Personal details
- Born: Ines Mergel Hannover, Germany
- Alma mater: University of Kassel University of St. Gallen
- Profession: Academic Social Media Wiz

= Ines Mergel =

German public administration professor

Ines Mergel is a full professor of public administration in the department of politics and public administration at the University of Konstanz, Germany. She was previously on the public administration faculty at The Maxwell School of Citizenship and Public Affairs of Syracuse University, where she earned tenure as an associate professor of public administration and international affairs. Mergel is an expert in social media and teaches courses in agile government, digital government, and social media in the public sector.

A native of Germany, Mergel received a BA and MBA equivalent in business economics from the University of Kassel, Germany. She received a Doctor of Business Administration (DBA) in information management from the University of St. Gallen in Switzerland and spent six years as doctoral and postdoctoral fellow at Harvard's Kennedy School of Government, where she conducted research on public managers’ informal social networks and their use of technology to share knowledge." In 2018, Mergel was elected as a fellow of the National Academy of Public Administration.

==Career==
Mergel is a full professor of public administration in the department of politics and public administration at the University of Konstanz, Germany. She was formerly at Syracuse University's Maxwell School of Citizenship and Public Affairs and affiliate professor at the iSchool of Syracuse University, and a post-doctorate fellow with the faculty affiliate program on networked governance at Harvard's Kennedy School.

Her research focuses on new technology adoption in bureaucratic and hierarchical structures in the public sector. Her research is published in academic journals, such as Public Administration Review, American Review of Public Administration, Journal of Public Administration Research and Theory (JPART), Public Management Review, and practitioner-oriented outlets, such as IBM's Center for the Business of Government reports.

==Publications==
Dr. Mergel has co-authored and published articles and books on technology adoption in the legislative and executive branches of the U.S. government.

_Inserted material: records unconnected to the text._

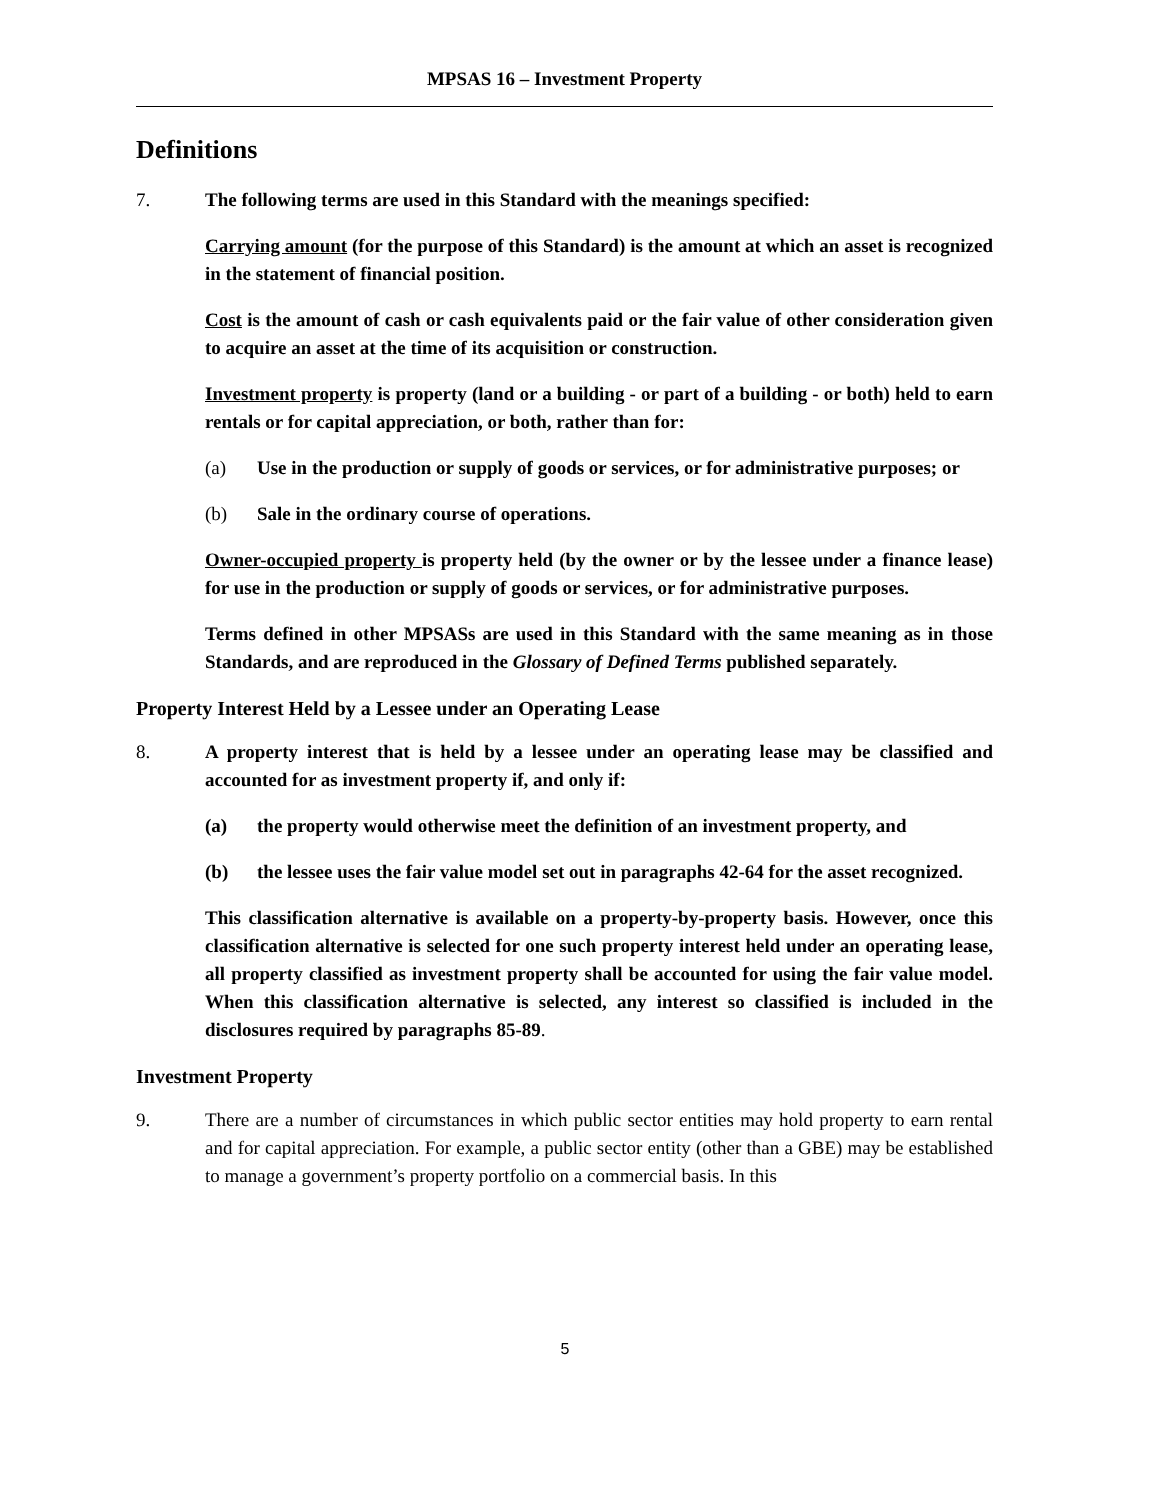MPSAS 16 – Investment Property
Definitions
7. The following terms are used in this Standard with the meanings specified:
Carrying amount (for the purpose of this Standard) is the amount at which an asset is recognized in the statement of financial position.
Cost is the amount of cash or cash equivalents paid or the fair value of other consideration given to acquire an asset at the time of its acquisition or construction.
Investment property is property (land or a building - or part of a building - or both) held to earn rentals or for capital appreciation, or both, rather than for:
(a) Use in the production or supply of goods or services, or for administrative purposes; or
(b) Sale in the ordinary course of operations.
Owner-occupied property is property held (by the owner or by the lessee under a finance lease) for use in the production or supply of goods or services, or for administrative purposes.
Terms defined in other MPSASs are used in this Standard with the same meaning as in those Standards, and are reproduced in the Glossary of Defined Terms published separately.
Property Interest Held by a Lessee under an Operating Lease
8. A property interest that is held by a lessee under an operating lease may be classified and accounted for as investment property if, and only if:
(a) the property would otherwise meet the definition of an investment property, and
(b) the lessee uses the fair value model set out in paragraphs 42-64 for the asset recognized.
This classification alternative is available on a property-by-property basis. However, once this classification alternative is selected for one such property interest held under an operating lease, all property classified as investment property shall be accounted for using the fair value model. When this classification alternative is selected, any interest so classified is included in the disclosures required by paragraphs 85-89.
Investment Property
9. There are a number of circumstances in which public sector entities may hold property to earn rental and for capital appreciation. For example, a public sector entity (other than a GBE) may be established to manage a government’s property portfolio on a commercial basis. In this
5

Her book Social Media in the Public Sector is based on interviews with social media directors in the U.S. federal government and present the findings of a longitudinal study of how federal agencies have embraced the Presidential call to use new technologies to make government more transparent, participatory and collaborative. For her second book she teamed up with Bill Greeves, CIO of Wake County, and wrote a fieldguide for public managers to implement social media: Social Media in the Public Sector Field Guide: Designing and Implementing Strategies and Policies.